Michael Li, a senior counsel at the Brennan Center for Justice’s Democracy Program, said that the results represent a “political power shift from one region of the country to the other.” He also says that the shifted seats could lead to a political battle over gerrymandering, which is when district lines are redrawn to favor a certain party or to suppress voters from communities of color. Li cited Texas, Florida, and North Carolina as places where redistricting was especially partisan and said that Republicans could aggressively gerrymander in such a way that it led them to a win in the 2022 midterm elections, according to USA Today.
One worry is that in Texas, whose population growth and extra seats are largely due to the growing Latino population, Republican leaders may draw the districts in a way that will limit the voting power of the Latino population and other communities of color. Li said that redistricting would be “a continuation of the war on voting, on steroids, because you can do a lot of things in redistricting to tamp down the power of growing communities of color… because people see political risk.”

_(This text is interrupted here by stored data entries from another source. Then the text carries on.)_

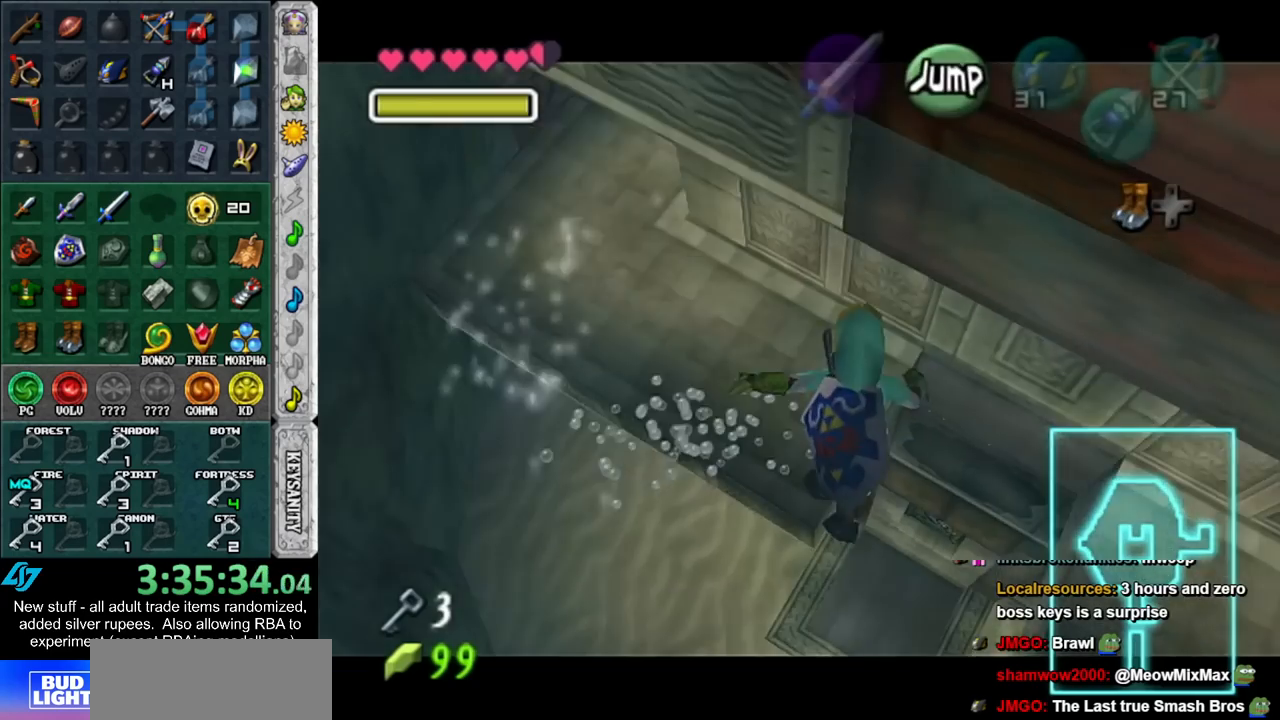
{"buttons": ["L1"], "left_stick": "down-right", "right_stick": "center", "events": [[83, "left_stick", "down-right"]]}
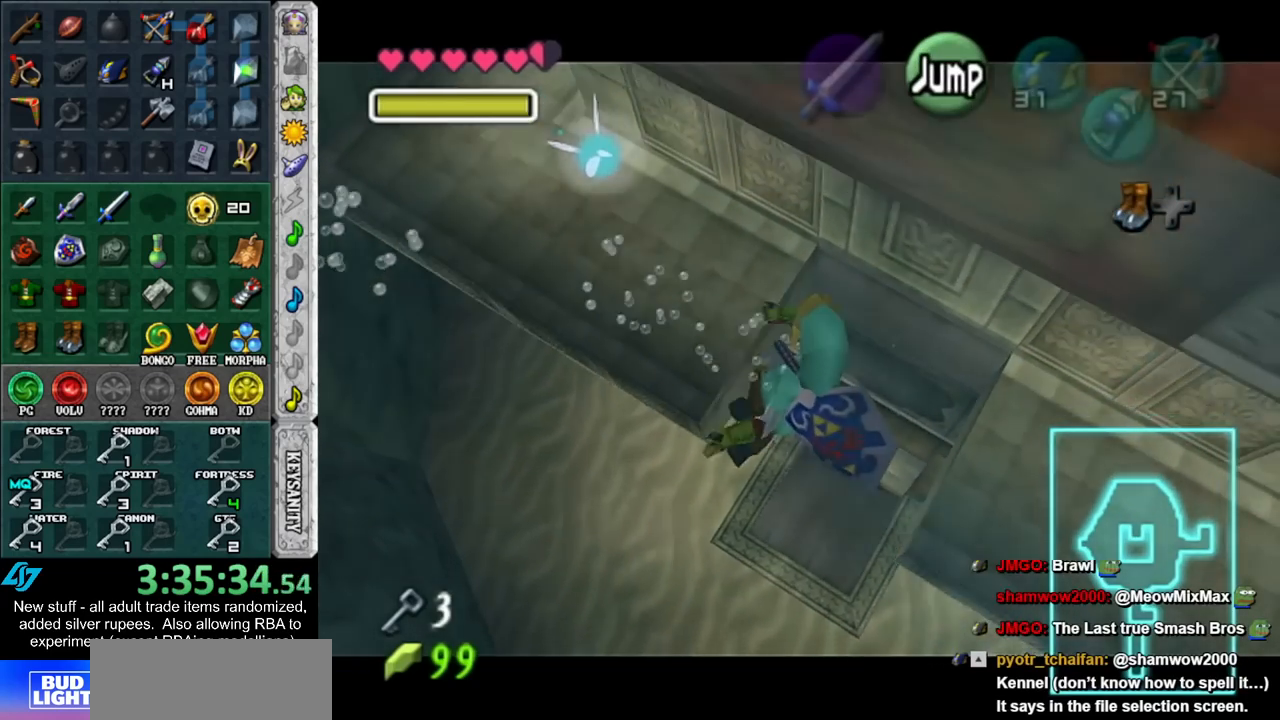
{"buttons": ["L1"], "left_stick": "down-right", "right_stick": "center", "events": []}
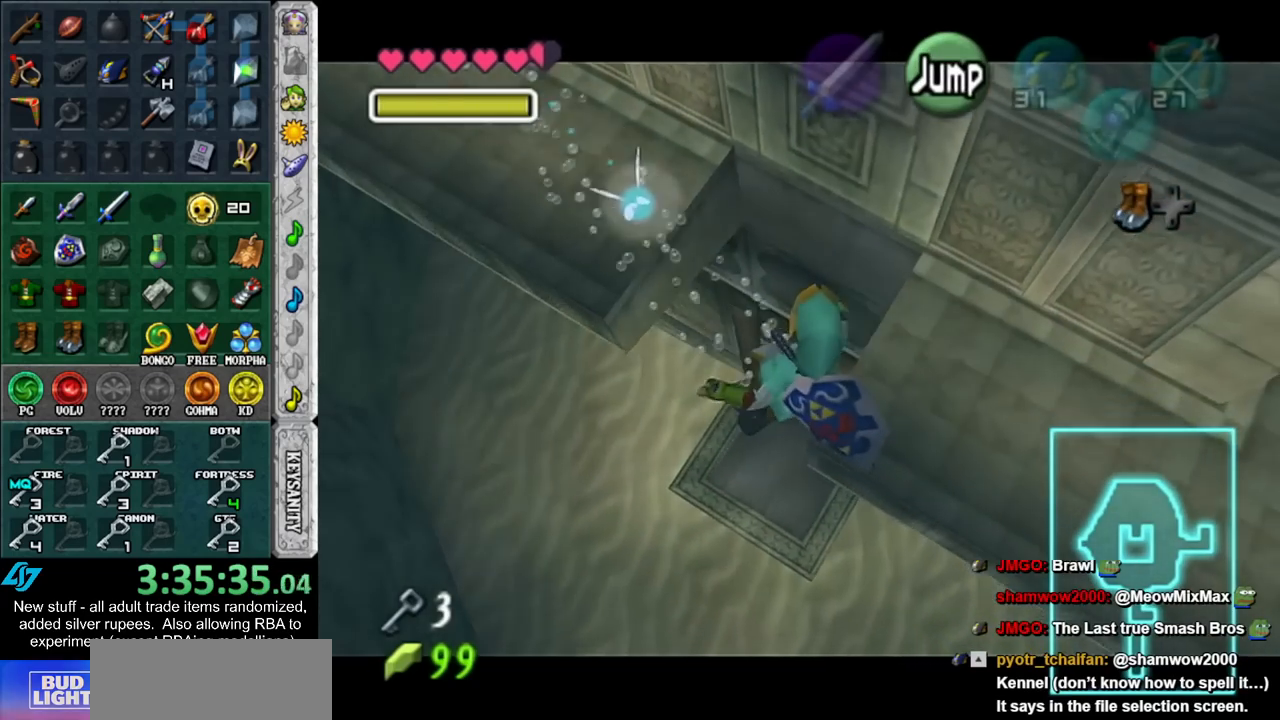
{"buttons": ["L1"], "left_stick": "down-right", "right_stick": "center", "events": []}
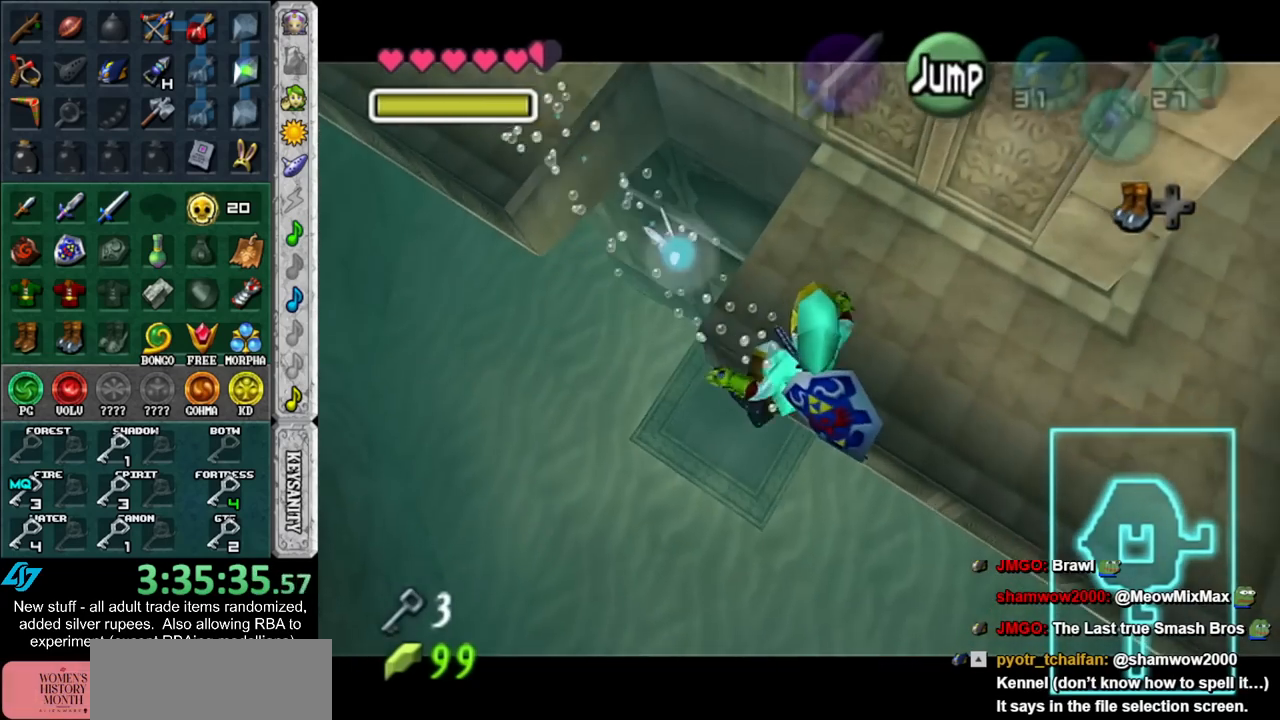
{"buttons": ["L1"], "left_stick": "down-right", "right_stick": "center", "events": []}
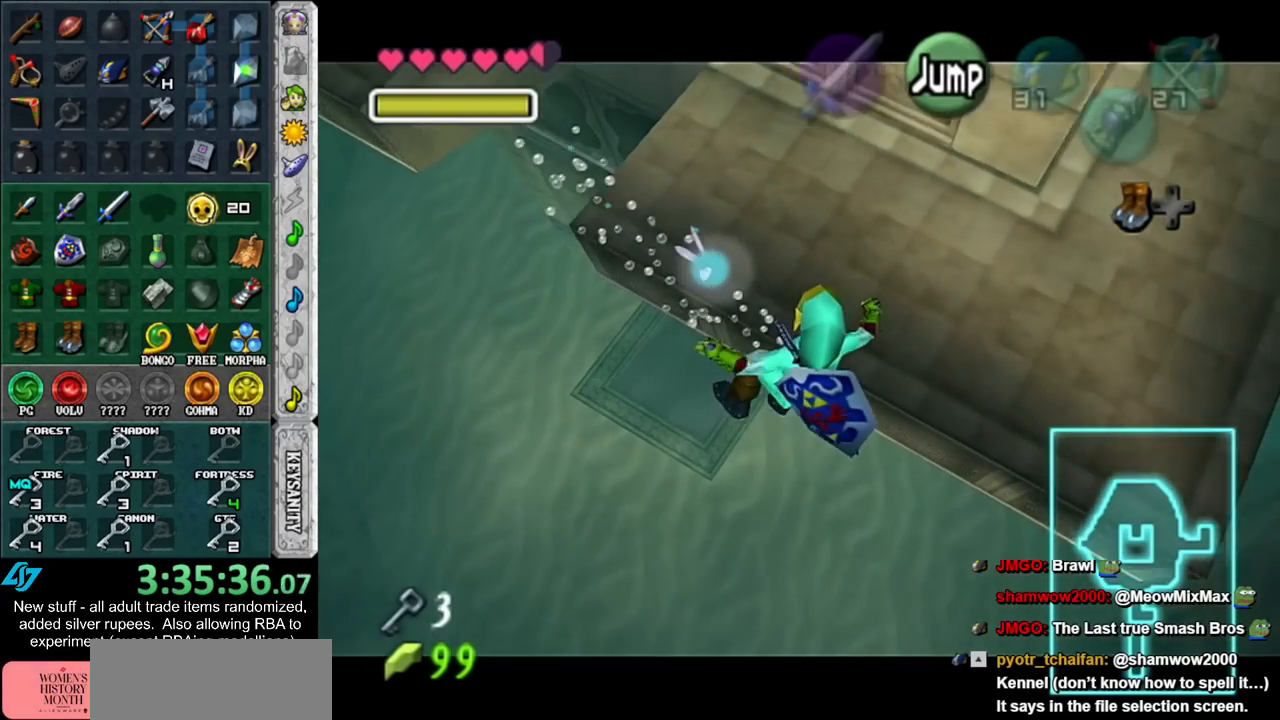
{"buttons": ["B", "L1"], "left_stick": "down-right", "right_stick": "center", "events": [[83, "B", "down"], [200, "B", "up"], [267, "B", "down"], [367, "B", "up"], [450, "B", "down"]]}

One way to combat the possibility of this gerrymandering is the For the People Act, a bill that would require redistricting to be independent among other measures protecting voting rights. The House passed the bill in March along party lines, with all but one Democrat voting in favor and all Republicans voting against, and it now faces a challenge in the Senate, according to USA Today.
The census also reported that the population of the country grew only 7.4% in the last decade, the smallest growth since the Great Depression in the 1930s. Reasons for this, according to Reuters, include declining birth rates and the immigration policies of the Trump administration keeping out many new immigrants.